Le parti est l'œil de la surveillance. Il dénonce. Il châtie.
Car, au bout de cette suspicion, la Terreur est à l'ordre du jour.
On dénombre 500 000 suspects. On guillotine. Peut-être y a-t-il plus de 100 000 victimes.
On confisque, avec les lois de ventôse (février 1794), les biens des suspects.
On veut s'attacher, avec les lois sur le maximum des prix, les citoyens les plus pauvres. On leur promet l'« égalité sainte » en votant la Constitution de l'an I (24 juin 1793), laquelle ne sera pas appliquée puisque, face à la guerre, le gouvernement est dit « révolutionnaire jusqu'à la paix ».
La répression – à Lyon on tire au canon sur les « royalistes », à Nantes on les noie, en Vendée on les fusille, partout on les décapite – n'épargne personne, puisque tout le monde, dès lors qu'il s'oppose à la politique du Comité de salut public où Robespierre a fait son entrée en juillet 1793, est suspect.

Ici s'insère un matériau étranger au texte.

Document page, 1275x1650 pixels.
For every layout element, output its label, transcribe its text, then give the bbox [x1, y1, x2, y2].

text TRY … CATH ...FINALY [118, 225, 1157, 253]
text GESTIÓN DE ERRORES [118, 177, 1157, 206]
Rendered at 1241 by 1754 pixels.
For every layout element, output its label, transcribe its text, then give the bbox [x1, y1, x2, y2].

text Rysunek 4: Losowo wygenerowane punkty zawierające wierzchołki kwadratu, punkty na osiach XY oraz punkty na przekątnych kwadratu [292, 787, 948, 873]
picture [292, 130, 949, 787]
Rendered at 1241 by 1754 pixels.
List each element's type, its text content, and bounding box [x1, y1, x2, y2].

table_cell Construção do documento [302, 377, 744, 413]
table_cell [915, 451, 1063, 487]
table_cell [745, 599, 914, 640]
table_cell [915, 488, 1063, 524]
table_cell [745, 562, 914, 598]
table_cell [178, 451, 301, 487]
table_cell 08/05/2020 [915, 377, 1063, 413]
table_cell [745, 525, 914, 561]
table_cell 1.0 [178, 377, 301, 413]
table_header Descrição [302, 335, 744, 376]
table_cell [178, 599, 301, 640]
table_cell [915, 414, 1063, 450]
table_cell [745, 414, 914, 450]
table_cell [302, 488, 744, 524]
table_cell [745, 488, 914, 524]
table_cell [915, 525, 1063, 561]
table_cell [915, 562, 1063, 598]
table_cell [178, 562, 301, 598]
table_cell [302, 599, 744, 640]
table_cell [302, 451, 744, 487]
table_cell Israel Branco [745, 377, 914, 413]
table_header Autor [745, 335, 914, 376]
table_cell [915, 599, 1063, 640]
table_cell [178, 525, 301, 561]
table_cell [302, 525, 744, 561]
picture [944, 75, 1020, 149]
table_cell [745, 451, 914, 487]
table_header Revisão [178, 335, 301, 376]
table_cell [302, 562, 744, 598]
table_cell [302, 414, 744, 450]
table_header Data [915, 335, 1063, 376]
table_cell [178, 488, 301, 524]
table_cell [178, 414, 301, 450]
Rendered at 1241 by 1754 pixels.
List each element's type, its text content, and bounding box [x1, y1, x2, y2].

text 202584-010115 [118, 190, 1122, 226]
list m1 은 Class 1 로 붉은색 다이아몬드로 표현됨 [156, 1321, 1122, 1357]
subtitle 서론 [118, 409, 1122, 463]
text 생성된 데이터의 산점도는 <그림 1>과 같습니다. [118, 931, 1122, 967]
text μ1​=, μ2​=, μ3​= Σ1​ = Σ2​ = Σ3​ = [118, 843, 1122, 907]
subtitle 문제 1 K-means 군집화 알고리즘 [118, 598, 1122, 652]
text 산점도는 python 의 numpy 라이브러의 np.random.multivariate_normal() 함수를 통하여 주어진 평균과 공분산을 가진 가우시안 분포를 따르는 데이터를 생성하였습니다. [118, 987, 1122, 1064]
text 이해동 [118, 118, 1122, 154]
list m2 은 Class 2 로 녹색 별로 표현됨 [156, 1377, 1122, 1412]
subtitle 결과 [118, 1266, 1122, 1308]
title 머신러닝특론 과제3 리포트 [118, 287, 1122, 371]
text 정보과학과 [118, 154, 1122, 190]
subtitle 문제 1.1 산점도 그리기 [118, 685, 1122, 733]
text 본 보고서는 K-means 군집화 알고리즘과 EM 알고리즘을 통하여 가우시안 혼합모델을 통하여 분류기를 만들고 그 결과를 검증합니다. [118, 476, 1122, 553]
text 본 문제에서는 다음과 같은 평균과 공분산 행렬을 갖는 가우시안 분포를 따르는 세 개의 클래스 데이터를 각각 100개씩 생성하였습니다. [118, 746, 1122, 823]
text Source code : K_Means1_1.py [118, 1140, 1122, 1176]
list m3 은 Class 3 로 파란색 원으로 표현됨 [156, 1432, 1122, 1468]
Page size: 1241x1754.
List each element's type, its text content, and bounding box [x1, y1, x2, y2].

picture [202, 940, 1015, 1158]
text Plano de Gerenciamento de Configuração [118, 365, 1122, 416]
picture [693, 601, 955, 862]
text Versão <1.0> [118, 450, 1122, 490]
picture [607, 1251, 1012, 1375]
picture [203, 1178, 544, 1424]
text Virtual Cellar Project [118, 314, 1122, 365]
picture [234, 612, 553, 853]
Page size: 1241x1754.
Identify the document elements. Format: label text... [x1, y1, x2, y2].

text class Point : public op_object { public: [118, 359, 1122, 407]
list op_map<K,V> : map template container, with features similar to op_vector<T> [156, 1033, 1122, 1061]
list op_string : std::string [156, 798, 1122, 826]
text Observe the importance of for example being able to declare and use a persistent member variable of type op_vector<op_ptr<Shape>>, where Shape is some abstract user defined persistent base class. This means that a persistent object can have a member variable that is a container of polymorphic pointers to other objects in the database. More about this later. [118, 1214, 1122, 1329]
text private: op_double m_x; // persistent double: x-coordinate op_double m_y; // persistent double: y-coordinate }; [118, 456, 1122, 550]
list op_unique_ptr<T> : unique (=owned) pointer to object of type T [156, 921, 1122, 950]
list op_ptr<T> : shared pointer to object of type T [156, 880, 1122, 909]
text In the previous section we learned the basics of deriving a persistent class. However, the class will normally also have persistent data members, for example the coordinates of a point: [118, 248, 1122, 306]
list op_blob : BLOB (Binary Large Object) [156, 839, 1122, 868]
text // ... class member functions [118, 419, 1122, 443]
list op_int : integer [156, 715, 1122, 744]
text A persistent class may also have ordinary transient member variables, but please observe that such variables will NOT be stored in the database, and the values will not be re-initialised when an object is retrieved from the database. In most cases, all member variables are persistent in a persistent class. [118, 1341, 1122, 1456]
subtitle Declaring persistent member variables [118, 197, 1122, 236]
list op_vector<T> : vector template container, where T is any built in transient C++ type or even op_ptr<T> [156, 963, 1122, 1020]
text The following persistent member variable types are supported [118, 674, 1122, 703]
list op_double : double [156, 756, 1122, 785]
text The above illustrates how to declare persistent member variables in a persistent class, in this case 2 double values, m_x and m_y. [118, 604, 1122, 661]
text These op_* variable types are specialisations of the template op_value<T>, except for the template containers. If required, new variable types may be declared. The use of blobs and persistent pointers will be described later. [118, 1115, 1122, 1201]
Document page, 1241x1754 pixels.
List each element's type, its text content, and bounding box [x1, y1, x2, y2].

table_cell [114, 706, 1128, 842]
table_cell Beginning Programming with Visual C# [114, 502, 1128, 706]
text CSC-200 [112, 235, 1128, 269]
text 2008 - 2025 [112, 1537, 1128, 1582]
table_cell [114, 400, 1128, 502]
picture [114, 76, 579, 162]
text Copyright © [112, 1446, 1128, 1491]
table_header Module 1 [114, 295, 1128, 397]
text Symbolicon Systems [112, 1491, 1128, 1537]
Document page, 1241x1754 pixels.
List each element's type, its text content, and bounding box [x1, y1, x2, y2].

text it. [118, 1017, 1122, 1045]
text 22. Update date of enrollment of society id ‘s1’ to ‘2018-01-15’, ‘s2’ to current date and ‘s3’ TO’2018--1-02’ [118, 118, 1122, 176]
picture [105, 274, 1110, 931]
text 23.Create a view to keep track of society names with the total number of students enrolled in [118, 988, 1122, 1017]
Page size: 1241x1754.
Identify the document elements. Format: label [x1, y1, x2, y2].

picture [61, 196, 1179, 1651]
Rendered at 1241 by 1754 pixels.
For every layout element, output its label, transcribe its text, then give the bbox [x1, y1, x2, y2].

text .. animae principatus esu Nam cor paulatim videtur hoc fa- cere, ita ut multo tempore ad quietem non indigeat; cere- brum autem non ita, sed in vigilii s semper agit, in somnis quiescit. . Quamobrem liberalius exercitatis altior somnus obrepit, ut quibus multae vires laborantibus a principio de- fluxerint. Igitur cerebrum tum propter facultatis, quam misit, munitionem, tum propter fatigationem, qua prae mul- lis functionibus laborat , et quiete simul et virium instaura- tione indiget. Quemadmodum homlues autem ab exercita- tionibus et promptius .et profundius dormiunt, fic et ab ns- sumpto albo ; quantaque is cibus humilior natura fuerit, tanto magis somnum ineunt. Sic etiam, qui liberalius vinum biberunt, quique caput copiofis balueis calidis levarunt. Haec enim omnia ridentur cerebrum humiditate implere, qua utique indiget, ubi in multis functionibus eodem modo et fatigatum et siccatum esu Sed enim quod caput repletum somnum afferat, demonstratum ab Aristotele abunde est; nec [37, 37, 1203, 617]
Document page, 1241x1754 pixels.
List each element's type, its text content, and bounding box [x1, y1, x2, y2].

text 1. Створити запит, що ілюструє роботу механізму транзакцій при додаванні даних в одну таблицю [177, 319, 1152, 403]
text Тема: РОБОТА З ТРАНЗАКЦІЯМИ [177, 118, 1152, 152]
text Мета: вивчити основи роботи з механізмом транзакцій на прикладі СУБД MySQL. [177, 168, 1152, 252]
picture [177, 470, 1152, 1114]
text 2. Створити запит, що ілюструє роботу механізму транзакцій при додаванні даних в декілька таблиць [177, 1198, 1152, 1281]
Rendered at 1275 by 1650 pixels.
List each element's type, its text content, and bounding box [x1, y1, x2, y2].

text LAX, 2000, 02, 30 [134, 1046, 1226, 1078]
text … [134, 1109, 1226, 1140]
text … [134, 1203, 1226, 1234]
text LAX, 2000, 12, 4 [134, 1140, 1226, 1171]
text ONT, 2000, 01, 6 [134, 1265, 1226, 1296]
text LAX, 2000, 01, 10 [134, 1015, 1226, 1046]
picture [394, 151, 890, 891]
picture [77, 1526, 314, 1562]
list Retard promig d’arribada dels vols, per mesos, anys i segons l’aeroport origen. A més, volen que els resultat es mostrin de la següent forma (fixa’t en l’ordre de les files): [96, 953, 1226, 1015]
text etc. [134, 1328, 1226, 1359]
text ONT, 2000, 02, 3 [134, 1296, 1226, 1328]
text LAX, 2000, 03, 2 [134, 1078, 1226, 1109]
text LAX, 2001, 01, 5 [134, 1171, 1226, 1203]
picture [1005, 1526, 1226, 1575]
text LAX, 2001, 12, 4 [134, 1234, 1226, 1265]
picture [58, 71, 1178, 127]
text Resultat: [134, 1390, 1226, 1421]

On guillotine les « enragés » qui réclamaient pour le quart état une « révolution sociale », un nouveau maximum des prix, et non pas l'application d'un maximum pour les salaires.
Marat a été assassiné le 13 juillet 1793 par Charlotte Corday, sinon il aurait été de la charrette qui, au printemps 1794, conduit les enragés à l'échafaud.
Puis ce sera le tour des « indulgents » – Danton, Desmoulins –, accusés de vouloir mettre fin à la Terreur, à la guerre, donc à la révolution, et soupçonnés de vouloir abandonner la mystique républicaine.
Procès bâclé pour étouffer la grande voix de Danton en ce printemps 1794.
Certes, les armées de la République terroriste sont victorieuses en ce même printemps (Fleurus, le 26 juin), mais le pouvoir est isolé.
Les enragés sont toujours en quête de pain bon marché, et crient devant le blocage de leurs salaires : « Foutu maximum ! »
La République n'est plus pour eux qu'un régime parmi d'autres.
La nation est épuisée, et chacun se sent suspect.
Pourquoi cette surveillance, ces exécutions, si la victoire est acquise ?
Robespierre et ses partisans se retrouvent seuls parmi les cadavres des enragés et des indulgents, cibles toutes désignées pour tous ceux qui, après avoir mis en œuvre une implacable terreur (Barras, Fouché), craignent qu'elle ne se retourne contre eux.
Le 9 thermidor an II (27 juillet 1794), Robespierre est renversé. Cent sept de ses partisans sont décapités. Jamais on n'a autant exécuté en un jour.